If the museum date is mutable, what to do? How to take non-illustrated Vogue for the Lower Sorts and turn it into an actual plan for a garment? By using period images.

Anne Carrowle runs away in 1774 in “an India red and black and white calicoe long gown,” but what does that mean?

Start with the negatives: It means she is not wearing a short gown or a bed gown or a jacket. She’s probably wearing what we most commonly think of women wearing, an ankle- or near-ankle length dress, open in the front (remember that the petticoat is described!) that pins to a stomacher or is fastened with bands or a band over a handkerchief.  (Excellent info on the topic At the Sign of the Golden Scissors blog.)

 When I start thinking about a gown for 1774, I start looking for earlier images. Not too much earlier, but a range. In this case, Anne left England in 1769, so 1769-1774 seems like a reasonable time frame. I made a Pinterest board for 1765-1774 ideas, which is easier than posting them all here.

To the left is a robe that’s clearly open: it’s hanging open. Laundry-work, women washing at Sandpit Gate, Paul Sandby, 1765; watercolor. Royal Collection.

1765 gets us closer to the time period, and it is before Anne left England, and it’s likely from the class she was born into. But it is early.

The two prints above are both from 1774; on the left, note the maid’s gown, which hangs open and has robings. On the left, the old woman asleep wears a gown laced over a stomacher.

But best of all perhaps is this image, of Thomas Mifflin and his wife, Sarah Morris Mifflin, painted by Copley in 1773. Thomas Mifflin (1744-1800) and his wife, Sarah Morris Mifflin (1747?-1790), were the only Philadelphians painted by John Singleton Copley. Mifflin was an ardent patriot and by the time this portrait was made, had established himself as a successful merchant; later he rose to the rank of major general in the Continental Army, and was elected the first governor of Pennsylvania after the United States achieved independence.

Why does this work for me? Because these are Philadelphians, and my woman ran away from the Philadelphia area. The detail really shows that Mrs. Mifflin is wearing an open robe with robings and stomacher over a quilted petticoat with a filmy white apron. This is multiple tiers above Anne Carrowle, but the style is what I’m aping, not the materials (obviously silk).

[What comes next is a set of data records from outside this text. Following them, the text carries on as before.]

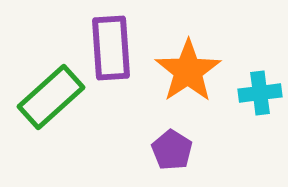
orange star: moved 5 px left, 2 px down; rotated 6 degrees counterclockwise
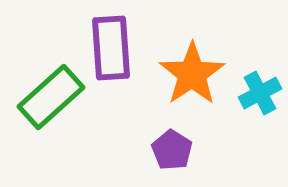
orange star: moved 4 px right, 3 px down
cyan cross: rotated 21 degrees counterclockwise
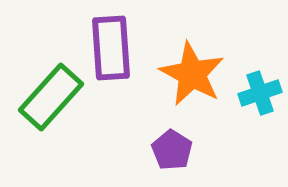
orange star: rotated 10 degrees counterclockwise
cyan cross: rotated 9 degrees clockwise
green rectangle: rotated 6 degrees counterclockwise
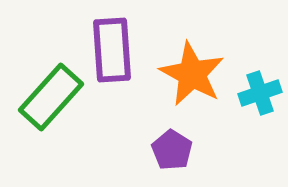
purple rectangle: moved 1 px right, 2 px down
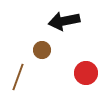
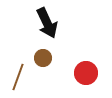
black arrow: moved 17 px left, 2 px down; rotated 104 degrees counterclockwise
brown circle: moved 1 px right, 8 px down
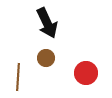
brown circle: moved 3 px right
brown line: rotated 16 degrees counterclockwise
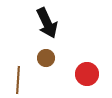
red circle: moved 1 px right, 1 px down
brown line: moved 3 px down
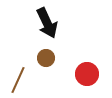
brown line: rotated 20 degrees clockwise
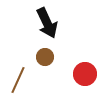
brown circle: moved 1 px left, 1 px up
red circle: moved 2 px left
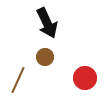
red circle: moved 4 px down
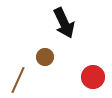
black arrow: moved 17 px right
red circle: moved 8 px right, 1 px up
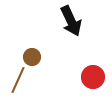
black arrow: moved 7 px right, 2 px up
brown circle: moved 13 px left
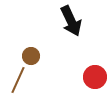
brown circle: moved 1 px left, 1 px up
red circle: moved 2 px right
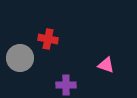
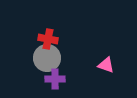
gray circle: moved 27 px right
purple cross: moved 11 px left, 6 px up
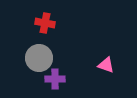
red cross: moved 3 px left, 16 px up
gray circle: moved 8 px left
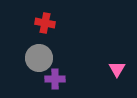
pink triangle: moved 11 px right, 4 px down; rotated 42 degrees clockwise
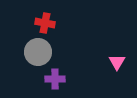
gray circle: moved 1 px left, 6 px up
pink triangle: moved 7 px up
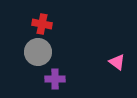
red cross: moved 3 px left, 1 px down
pink triangle: rotated 24 degrees counterclockwise
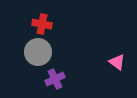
purple cross: rotated 24 degrees counterclockwise
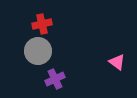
red cross: rotated 24 degrees counterclockwise
gray circle: moved 1 px up
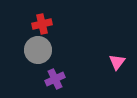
gray circle: moved 1 px up
pink triangle: rotated 30 degrees clockwise
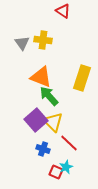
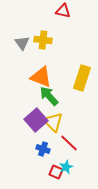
red triangle: rotated 21 degrees counterclockwise
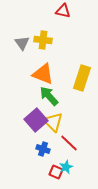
orange triangle: moved 2 px right, 3 px up
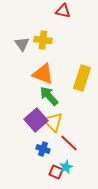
gray triangle: moved 1 px down
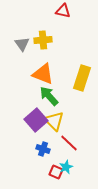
yellow cross: rotated 12 degrees counterclockwise
yellow triangle: moved 1 px right, 1 px up
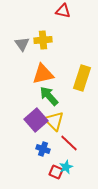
orange triangle: rotated 35 degrees counterclockwise
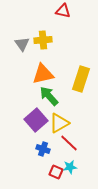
yellow rectangle: moved 1 px left, 1 px down
yellow triangle: moved 5 px right, 2 px down; rotated 45 degrees clockwise
cyan star: moved 4 px right; rotated 16 degrees clockwise
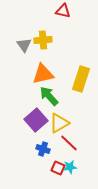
gray triangle: moved 2 px right, 1 px down
red square: moved 2 px right, 4 px up
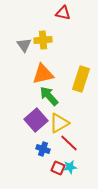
red triangle: moved 2 px down
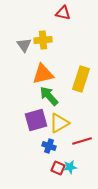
purple square: rotated 25 degrees clockwise
red line: moved 13 px right, 2 px up; rotated 60 degrees counterclockwise
blue cross: moved 6 px right, 3 px up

Another Copley portrait, of Mr. and Mrs. Isaac Winslow, depicts a woman in a gown with robings and a stomacher. Jemima Winslow is 41 in the painting, putting the style into my ballpark, and better still, the gown is of a patterned fabric.

Below is a detail of the fabric and stomacher. Though it will be a vastly simplified version, I think I have a model for my dress.